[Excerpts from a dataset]

=== Section Start ===

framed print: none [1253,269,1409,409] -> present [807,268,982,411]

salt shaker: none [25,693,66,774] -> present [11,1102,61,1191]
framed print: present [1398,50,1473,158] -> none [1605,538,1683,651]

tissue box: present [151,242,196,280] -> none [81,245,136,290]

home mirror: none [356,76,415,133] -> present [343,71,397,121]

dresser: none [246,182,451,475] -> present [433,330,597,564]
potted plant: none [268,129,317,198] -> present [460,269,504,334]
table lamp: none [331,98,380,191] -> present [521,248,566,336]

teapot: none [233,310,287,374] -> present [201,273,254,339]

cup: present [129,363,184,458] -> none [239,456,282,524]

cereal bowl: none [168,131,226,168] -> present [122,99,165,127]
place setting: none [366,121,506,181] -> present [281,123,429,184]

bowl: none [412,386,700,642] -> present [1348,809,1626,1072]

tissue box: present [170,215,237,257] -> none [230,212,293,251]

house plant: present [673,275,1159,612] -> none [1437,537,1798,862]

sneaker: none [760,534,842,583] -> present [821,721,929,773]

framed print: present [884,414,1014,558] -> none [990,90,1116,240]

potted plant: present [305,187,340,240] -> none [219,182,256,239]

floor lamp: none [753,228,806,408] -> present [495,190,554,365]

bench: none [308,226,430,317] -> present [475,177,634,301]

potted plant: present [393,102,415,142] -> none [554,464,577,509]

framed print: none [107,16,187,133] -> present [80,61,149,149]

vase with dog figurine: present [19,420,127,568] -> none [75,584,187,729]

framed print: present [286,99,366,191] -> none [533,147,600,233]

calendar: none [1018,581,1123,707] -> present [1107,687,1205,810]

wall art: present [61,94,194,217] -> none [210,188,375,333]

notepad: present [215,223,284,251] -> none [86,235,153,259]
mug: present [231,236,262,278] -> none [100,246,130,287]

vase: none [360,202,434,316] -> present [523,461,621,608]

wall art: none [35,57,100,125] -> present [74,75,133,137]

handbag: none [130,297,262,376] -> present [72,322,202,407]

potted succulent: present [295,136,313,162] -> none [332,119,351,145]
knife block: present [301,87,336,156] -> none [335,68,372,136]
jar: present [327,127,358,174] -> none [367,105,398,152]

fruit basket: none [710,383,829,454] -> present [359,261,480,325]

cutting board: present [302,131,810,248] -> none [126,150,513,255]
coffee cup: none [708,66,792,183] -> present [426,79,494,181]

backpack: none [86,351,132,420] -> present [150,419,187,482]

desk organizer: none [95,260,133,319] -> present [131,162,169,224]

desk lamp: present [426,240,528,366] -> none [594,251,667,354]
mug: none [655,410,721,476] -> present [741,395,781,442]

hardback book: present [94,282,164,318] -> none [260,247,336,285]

=== Section End ===

→ **Action item**: When the line with "tissue box: present [170,215,237,257]" is reached in the data above, begin copying, and stop after the line with "framed print: none [107,16,187,133]"; copy each line exactly, both ends included.

→ **Exercise solution**:
tissue box: present [170,215,237,257] -> none [230,212,293,251]

house plant: present [673,275,1159,612] -> none [1437,537,1798,862]

sneaker: none [760,534,842,583] -> present [821,721,929,773]

framed print: present [884,414,1014,558] -> none [990,90,1116,240]

potted plant: present [305,187,340,240] -> none [219,182,256,239]

floor lamp: none [753,228,806,408] -> present [495,190,554,365]

bench: none [308,226,430,317] -> present [475,177,634,301]

potted plant: present [393,102,415,142] -> none [554,464,577,509]

framed print: none [107,16,187,133] -> present [80,61,149,149]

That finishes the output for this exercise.